There is a political and systemic answer to the loneliness problem — one that most of these startups do not want to sell. Real social repair requires long, structural work: economic policies that reduce precarity and give people time and space for social life; investments in public institutions, arts and community spaces where people can meet without surveillance; better support for parents and caregivers; and policies that address the discrimination and marginalization that make loneliness worse for some groups. Technology can be part of that ecosystem, but it can’t be a substitute for it.
This is not to deny the human pain that drives people toward machines. The descriptions of loneliness in literature and memoir are accurate and devastating: the sense of being shut out while the world bustles around you is real and corrosive. But a machine that mirrors a person’s desires back to them and calls that “friendship” risks teaching us to prefer blunt reflection to the messy rewards of human reciprocity.
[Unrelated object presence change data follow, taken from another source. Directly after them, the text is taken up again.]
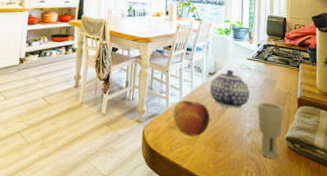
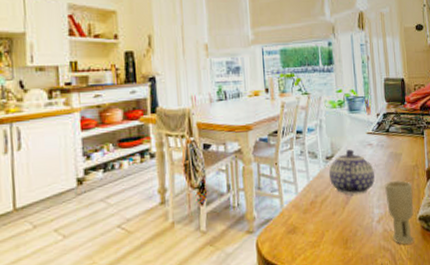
apple: present [173,100,210,136] -> none [290,194,334,238]

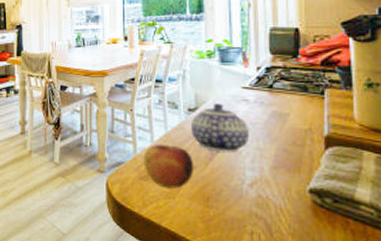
apple: none [290,194,334,238] -> present [143,145,194,188]
cup: present [384,180,414,245] -> none [261,144,303,218]

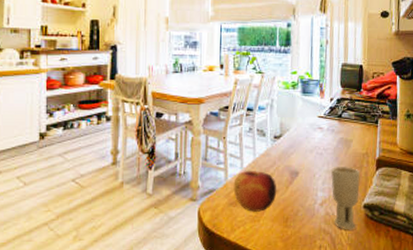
teapot: present [192,103,249,152] -> none [276,131,322,176]
cup: none [261,144,303,218] -> present [330,167,361,230]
What the New York subway protests around Friend show, more than anything, is that millions of urban residents still care about what it means to be seen by other people rather than by a mirror. Defacing an ad with the message “AI would not care if you lived or died” is, in its blunt way, an argument about what constitutes a life worth protecting: one that requires mutual regard, accountability, and the possibility of being known not only for our wants but for our obligations to others.
So what do we do? We should be demanding better design and stronger regulation: transparent data policies, limits on how companies can monetize emotional data, and stricter protections for minors who are disproportionately experimenting with AI companions. We should also resist the seductive promise that a single device, tuned to flatter us, can replace the slow, awkward, difficult work of making community.
Friend’s campaign may be loud enough to get a pendant in your Instagram feed; it’s not loud enough to remake the social infrastructure that could actually help people be less lonely. If friendship demands something of us — vulnerability, effort, uneven reciprocity — then no algorithm that’s built to serve itself will ever be a true friend. The device hanging from your neck might listen. What it cannot do is answer the one question the subway tags point to, in their blank, impossible optimism: who, exactly, is keeping watch over you when the machine looks away?